Write in (2) – Chinese Highways 2007 by Hal Swindall

Chinese HighwaysDespite its reputation for road accidents and poor preparation for this year’s Olympics, China does offer this century’s traveller one ray of hope: long-distance bus rides, at least in the coastal provinces, are much more safe and comfortable than they used to be. In many respects, China is the supreme example of plus ca change, plus c’est la meme chose, but it has improved its transportation infrastructure a great deal.

While in the country last August, I had the pleasant surprise of making a day trip by bus from Jinan, capital of Shandong Province, to the city of Zibo, where a former student of mine resides. Since I had lived in Jinan as an English professor ten years earlier, I approached the long-distance bus terminal with trepidation, remembering all those near-death experiences of days gone by.

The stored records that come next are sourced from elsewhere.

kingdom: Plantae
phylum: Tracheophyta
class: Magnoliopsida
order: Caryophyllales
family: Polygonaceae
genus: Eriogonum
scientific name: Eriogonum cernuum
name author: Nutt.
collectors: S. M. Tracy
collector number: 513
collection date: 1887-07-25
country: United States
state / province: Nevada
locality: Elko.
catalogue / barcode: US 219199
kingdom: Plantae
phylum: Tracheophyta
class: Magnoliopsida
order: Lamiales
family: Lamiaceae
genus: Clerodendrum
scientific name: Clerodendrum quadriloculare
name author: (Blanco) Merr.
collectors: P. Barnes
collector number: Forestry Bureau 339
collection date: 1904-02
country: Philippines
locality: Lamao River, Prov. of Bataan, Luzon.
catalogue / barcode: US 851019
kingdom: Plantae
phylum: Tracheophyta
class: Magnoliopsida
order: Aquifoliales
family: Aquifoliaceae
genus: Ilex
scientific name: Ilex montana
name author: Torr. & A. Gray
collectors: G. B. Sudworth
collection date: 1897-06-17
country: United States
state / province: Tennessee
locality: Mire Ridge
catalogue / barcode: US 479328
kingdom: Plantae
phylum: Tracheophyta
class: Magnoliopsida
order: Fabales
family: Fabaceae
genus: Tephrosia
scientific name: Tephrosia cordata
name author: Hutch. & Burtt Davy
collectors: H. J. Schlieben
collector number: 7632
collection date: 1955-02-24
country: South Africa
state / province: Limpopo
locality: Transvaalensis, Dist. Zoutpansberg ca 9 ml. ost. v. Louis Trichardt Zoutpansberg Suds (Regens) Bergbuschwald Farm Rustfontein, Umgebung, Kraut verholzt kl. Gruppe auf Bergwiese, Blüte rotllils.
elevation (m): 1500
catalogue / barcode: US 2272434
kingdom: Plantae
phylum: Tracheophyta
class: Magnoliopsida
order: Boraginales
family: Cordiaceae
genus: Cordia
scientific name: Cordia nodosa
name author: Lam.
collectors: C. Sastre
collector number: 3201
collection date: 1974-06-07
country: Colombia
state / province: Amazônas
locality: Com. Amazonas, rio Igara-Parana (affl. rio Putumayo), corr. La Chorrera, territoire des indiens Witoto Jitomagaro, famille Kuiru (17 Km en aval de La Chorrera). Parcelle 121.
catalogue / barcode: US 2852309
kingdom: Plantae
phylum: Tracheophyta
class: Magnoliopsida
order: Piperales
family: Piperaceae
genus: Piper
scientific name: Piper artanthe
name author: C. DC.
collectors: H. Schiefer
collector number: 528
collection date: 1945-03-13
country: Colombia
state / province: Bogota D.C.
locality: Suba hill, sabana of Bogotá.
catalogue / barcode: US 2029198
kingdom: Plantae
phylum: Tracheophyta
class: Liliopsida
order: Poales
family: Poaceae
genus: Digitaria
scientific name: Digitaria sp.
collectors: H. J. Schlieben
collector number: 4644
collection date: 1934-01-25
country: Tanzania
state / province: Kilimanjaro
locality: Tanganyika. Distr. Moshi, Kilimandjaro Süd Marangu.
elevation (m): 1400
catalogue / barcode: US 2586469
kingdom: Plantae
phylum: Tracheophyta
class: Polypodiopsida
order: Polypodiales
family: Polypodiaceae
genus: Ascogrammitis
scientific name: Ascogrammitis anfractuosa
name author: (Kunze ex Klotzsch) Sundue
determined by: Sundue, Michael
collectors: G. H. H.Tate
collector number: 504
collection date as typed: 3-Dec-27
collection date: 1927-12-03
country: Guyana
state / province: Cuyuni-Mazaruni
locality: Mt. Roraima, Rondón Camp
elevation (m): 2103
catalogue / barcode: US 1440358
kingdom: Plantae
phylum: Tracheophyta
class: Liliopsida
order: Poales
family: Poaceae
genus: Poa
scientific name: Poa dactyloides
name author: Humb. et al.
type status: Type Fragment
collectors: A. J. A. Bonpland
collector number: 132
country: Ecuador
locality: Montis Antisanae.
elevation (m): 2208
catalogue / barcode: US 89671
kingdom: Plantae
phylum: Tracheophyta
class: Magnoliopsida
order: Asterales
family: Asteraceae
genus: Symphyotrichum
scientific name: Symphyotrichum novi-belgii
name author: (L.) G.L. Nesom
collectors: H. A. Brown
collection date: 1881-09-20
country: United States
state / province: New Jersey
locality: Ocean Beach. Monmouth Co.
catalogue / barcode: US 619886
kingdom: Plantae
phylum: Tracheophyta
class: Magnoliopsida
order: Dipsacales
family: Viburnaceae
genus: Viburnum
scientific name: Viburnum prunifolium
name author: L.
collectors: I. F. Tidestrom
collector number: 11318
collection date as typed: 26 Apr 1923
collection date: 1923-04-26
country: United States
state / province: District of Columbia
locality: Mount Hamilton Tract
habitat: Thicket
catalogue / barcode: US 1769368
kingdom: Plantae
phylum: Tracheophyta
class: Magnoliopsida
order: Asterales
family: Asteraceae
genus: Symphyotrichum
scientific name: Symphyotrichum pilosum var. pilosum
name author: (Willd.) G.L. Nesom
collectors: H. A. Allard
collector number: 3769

Instead of the gimcrack building with people fighting for tickets dispensed by a crabby old woman, a vehicle without seatbelts that needed replacement parts all over it and a sadistically reckless driver, I found myself in a carbon copy of a western airport lounge, with everything computerized. Having purchased my ticket as easily as I would in a western country, I bought a junk food breakfast at a KFC outlet within the terminal, there being no decent sandwiches available (this was still the orient, after all).

Shining, new buses were drawn up in orderly rows around the parking lot, with none of the dangerous reversing and swerving that I recalled from my professorial days. Nor were passengers obliged to risk their physiques by walking behind reversing buses or boarding them at a run as they sped toward the exit; rather, everyone sat on cushioned chairs indoors until boarding time. Inside, the buses were air conditioned and had safety belts, features of which I had despaired back in the 1990s.

The highway between Jinan and Zibo was another morale booster. Six lanes wide, it had newly planted trees in neat ranks lining it, beyond which well-organized farmland and some new factories were visible. The most notable aspect of this journey, however, was the driving: gone were the terrifying, white-knuckle accelerations into the oncoming traffic lane in an effort to pass some unsafely laden truck in front, with hell-for-leather swerving back into the proper lanes just before shattering, head-on collisions, all of which were routine then, and went on for kilometre after kilometre, hour after nerve-wracking hour. Nowadays, it’s just like “going Greyhound” in the USA.

All along the route, I could observe signs of heavy economic development, since I wasn’t constantly worried about being hurled through the bus’s windshield, then through that of another bus going in the opposite direction. In fact, traffic going in opposite directions was separated by a centre divider, and there were no Indie 500-like attempts to pass vehicles in front during the whole trip! The drivers to Zibo and back seemed as sane and sober as was I.

Arriving at Zibo’s terminal, I found it to be a miniature version of Jinan’s, with everything clean and tidy, except the lavatory, a room which, everywhere in China, seems oblivious to the benefits of sanitation. The overall effect, though, was nothing like what I remembered, even from my 2001 trip there. Thus, I was able to link up with my ex-student, himself now a professor, and spend the afternoon catching up before returning to Jinan in the evening. Later, I took a trip from Jinan to Shanghai on a sleeper bus that, while not too comfortable, was nonetheless safer and faster than a particularly nasty and prolonged sleeper bus trip I took from Canton to Guilin in 1995.

As the Middle Kingdom slouches toward hosting the games later this year, it’s nice to know they have gotten one thing right.